J’ai trouvé la notion de plan séquence adaptée au développement de ma musique en live. Ce terme plan-séquence est pour moi une intention, la visualisation d’un décor, une manière de dérouler l’action de la musique en direct, pour que je puisse agencer mes matières sonores selon le contexte. Il y a quelques sons préenregistrés que j’ai retenus selon les projets en cours puis mes machines me permettent de jouer avec, je compose en direct avec ces enregistrements et ces apports analogiques. Mais mes live de ne sont pas “programmés”, je joue sans filet, je les prépare juste avant la date, je m’accorde.

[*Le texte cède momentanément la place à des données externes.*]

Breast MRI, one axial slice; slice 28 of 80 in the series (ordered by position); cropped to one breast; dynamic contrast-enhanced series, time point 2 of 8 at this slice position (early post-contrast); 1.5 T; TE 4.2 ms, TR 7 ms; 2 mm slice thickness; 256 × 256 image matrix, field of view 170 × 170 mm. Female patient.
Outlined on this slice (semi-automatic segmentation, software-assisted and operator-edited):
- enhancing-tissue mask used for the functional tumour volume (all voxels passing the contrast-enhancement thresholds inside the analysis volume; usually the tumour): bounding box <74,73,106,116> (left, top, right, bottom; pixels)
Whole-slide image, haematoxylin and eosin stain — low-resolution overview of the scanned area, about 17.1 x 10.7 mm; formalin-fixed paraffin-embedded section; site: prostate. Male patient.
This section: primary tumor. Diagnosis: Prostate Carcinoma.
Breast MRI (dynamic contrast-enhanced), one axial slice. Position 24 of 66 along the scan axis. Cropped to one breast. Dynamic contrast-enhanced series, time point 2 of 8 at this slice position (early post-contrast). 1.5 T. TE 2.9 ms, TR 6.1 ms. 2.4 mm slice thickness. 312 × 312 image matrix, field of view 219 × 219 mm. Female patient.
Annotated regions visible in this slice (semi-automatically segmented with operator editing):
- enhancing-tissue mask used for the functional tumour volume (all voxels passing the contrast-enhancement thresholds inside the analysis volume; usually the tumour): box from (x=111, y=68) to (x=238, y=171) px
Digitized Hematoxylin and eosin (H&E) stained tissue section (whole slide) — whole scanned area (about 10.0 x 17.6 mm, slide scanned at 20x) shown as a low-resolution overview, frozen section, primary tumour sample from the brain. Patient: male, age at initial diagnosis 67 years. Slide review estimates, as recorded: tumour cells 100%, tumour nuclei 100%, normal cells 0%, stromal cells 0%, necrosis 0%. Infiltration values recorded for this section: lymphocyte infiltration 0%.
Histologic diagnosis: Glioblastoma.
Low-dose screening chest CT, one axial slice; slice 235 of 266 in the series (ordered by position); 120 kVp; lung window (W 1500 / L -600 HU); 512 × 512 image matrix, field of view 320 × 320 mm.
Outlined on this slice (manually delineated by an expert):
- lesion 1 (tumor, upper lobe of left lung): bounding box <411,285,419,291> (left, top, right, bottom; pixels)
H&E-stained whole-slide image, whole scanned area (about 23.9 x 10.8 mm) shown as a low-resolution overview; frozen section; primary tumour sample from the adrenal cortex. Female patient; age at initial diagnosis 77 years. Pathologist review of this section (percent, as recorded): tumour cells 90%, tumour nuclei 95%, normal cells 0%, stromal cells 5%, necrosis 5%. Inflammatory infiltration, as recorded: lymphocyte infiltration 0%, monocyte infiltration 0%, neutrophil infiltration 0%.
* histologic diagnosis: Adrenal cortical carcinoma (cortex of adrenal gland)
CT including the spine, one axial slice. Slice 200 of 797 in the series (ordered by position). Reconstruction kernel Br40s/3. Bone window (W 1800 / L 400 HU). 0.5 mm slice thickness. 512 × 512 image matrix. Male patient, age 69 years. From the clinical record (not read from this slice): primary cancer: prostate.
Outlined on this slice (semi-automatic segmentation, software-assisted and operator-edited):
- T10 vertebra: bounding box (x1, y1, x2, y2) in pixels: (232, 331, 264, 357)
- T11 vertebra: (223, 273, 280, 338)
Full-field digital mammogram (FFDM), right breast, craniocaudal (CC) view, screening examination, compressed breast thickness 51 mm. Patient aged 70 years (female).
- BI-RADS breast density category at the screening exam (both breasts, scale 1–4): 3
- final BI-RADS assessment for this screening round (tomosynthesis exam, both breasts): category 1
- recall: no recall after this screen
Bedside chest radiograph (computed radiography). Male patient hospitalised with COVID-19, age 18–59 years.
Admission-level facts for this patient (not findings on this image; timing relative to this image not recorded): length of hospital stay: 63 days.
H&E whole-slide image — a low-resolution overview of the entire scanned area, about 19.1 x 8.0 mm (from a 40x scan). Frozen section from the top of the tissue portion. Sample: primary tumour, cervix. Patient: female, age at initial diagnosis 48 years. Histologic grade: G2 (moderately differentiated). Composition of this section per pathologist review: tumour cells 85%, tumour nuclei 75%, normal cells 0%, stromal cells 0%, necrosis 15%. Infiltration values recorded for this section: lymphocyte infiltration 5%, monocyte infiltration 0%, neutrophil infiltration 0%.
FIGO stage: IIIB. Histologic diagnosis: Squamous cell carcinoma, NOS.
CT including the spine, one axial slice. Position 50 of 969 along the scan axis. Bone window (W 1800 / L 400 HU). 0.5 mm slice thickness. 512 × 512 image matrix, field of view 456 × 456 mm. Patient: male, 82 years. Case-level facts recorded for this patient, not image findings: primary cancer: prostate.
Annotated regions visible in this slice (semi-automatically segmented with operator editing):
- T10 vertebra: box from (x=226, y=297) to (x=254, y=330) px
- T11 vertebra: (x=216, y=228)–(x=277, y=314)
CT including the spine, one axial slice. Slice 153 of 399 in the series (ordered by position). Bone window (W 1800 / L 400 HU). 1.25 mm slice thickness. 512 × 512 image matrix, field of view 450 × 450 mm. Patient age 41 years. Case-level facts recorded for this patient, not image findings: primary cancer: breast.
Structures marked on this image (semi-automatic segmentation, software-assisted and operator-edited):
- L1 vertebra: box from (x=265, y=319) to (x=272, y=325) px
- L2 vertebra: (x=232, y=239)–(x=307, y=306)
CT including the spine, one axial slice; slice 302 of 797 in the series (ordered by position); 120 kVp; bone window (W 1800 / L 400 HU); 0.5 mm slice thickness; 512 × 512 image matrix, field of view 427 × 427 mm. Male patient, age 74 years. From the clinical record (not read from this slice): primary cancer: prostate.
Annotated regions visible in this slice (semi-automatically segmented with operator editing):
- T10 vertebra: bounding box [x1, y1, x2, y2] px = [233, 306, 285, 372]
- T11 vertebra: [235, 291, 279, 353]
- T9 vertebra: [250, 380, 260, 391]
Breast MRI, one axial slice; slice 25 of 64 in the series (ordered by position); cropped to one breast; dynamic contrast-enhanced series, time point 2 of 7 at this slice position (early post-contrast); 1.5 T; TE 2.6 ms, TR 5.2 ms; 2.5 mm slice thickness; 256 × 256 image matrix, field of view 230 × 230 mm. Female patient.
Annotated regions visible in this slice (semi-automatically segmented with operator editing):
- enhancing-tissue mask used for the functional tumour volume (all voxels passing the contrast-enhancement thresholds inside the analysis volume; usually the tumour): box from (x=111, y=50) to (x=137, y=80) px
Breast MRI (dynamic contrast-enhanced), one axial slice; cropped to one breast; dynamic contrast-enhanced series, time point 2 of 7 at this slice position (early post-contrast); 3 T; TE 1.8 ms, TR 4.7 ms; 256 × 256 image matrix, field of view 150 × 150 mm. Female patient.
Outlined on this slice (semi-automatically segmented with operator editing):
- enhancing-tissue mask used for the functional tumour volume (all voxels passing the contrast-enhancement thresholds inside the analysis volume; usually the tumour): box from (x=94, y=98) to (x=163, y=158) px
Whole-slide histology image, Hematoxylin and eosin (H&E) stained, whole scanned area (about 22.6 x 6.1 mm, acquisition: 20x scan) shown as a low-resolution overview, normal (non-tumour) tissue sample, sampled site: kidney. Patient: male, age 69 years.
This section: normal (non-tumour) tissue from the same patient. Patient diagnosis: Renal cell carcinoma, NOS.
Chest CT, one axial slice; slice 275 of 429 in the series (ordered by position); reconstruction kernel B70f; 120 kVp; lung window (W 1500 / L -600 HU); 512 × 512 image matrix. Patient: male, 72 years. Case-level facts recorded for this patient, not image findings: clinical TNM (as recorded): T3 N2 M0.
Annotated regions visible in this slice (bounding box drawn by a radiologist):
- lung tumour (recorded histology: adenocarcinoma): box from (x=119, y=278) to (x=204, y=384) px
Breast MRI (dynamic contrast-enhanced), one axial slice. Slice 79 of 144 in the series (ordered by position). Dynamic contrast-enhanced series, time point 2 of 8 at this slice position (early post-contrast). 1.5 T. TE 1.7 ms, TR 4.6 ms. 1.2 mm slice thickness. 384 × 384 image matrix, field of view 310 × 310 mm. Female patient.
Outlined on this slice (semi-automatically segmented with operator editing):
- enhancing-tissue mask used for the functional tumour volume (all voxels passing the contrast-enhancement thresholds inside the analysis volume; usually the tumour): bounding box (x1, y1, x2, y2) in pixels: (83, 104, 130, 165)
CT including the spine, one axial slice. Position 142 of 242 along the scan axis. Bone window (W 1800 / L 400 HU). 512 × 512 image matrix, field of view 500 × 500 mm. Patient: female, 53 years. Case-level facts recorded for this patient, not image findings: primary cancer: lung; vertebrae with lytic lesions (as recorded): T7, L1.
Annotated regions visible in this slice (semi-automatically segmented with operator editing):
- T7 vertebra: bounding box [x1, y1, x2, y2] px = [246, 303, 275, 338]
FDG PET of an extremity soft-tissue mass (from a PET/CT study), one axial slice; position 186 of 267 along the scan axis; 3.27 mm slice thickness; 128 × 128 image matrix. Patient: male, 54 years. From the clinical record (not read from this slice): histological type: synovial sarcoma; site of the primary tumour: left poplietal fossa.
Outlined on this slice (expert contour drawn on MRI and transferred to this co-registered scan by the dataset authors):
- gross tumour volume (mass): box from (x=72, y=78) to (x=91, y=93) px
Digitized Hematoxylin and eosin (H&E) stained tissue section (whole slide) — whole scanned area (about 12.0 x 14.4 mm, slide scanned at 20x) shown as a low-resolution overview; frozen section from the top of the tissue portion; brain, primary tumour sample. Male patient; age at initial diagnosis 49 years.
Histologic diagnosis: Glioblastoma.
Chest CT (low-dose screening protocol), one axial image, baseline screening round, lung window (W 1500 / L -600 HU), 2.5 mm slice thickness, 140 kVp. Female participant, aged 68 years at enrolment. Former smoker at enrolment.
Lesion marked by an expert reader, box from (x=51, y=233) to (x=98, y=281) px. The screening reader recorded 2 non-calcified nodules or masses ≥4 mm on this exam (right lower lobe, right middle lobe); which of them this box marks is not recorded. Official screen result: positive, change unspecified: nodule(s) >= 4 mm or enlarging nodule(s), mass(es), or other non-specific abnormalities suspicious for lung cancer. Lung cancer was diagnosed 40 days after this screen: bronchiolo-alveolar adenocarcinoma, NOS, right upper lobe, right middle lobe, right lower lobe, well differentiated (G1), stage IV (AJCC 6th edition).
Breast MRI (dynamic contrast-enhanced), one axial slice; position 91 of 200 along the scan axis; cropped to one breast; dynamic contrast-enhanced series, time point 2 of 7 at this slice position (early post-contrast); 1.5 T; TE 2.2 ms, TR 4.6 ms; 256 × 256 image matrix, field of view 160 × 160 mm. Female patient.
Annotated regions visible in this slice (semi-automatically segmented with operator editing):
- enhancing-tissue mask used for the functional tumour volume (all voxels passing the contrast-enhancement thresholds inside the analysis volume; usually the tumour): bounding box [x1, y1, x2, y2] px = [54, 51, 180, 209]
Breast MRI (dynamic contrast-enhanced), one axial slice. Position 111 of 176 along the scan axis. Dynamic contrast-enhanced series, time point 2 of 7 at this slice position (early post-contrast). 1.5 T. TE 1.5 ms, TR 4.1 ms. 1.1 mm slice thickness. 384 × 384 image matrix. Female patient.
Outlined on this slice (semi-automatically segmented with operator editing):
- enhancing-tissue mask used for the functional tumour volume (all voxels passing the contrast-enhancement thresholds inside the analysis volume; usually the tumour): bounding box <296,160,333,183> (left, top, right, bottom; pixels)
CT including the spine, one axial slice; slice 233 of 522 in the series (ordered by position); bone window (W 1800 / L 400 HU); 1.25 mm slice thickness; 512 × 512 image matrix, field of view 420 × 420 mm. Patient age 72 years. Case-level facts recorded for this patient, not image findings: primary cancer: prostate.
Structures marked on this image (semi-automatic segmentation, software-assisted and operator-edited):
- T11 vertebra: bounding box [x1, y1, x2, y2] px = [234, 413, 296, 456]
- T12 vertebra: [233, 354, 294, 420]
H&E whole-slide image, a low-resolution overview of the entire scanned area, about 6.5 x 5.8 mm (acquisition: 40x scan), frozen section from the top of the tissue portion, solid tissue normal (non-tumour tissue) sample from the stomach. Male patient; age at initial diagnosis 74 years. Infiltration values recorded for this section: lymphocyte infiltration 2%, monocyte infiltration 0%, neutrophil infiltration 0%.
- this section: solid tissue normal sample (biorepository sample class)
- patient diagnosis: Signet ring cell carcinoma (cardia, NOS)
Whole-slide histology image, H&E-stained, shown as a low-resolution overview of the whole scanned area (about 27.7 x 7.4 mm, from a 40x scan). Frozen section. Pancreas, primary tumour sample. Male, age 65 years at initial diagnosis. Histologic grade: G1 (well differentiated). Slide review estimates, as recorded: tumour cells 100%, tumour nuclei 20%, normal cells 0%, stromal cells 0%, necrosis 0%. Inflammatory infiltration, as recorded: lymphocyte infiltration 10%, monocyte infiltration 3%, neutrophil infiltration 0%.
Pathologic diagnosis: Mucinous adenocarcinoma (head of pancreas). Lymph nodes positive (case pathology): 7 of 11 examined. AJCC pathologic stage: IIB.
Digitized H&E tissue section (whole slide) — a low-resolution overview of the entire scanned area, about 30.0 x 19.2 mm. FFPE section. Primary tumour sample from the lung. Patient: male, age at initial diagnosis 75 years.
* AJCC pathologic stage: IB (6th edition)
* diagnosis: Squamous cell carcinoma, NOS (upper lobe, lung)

Mon corps fait également baromètre, des sensations physiques provoquées par les vibrations par exemple peuvent guider ou influencer mon jeu.
Quelles sont vos inspirations ? Sur quoi vous partez pour créer ?
Flore : C’est un mélange de tout, des samples que tu collectes au fils des années, des enregistrements que tu fais au besoin (je sample beaucoup de sources sur youtube par exemple), beaucoup de boulot sur le traitement des sons (j’adoooore les effets et j’aime les utiliser comme une matière à part entière). Le point de départ ce sont les morceaux des EP, mais pour beaucoup, ils sont trafiqués pour l’occasion. Tout ça monté en live, contrôlés par différents outils, un Push2, un Joué, un iPad et quelques autres contrôleurs…
Méryll : J’utilise des éléments acoustiques captés dans mon quotidien et des sources sonores récoltées, enregistrées qui sont travaillés de manière empirique. Je les utilise comme matières, en ajoutant des « outils sonores » : électroniques et analogiques. Des sons comme des bruits de ballon de basket, d’un lecteur cassette ou des éléments de batterie : cymbales, tomes etc. donc le spectre m’inspire et m’ouvre un imaginaire.
L’expérimentation, le processus de création m’interroge particulièrement sur la “chair du son”, j’ai un intérêt permanent pour les volumes, les masses, la rugosité, la porosité, la taille directe, les ponctuations, les limites, qui sont mes points de départ et le lien avec la sculpture.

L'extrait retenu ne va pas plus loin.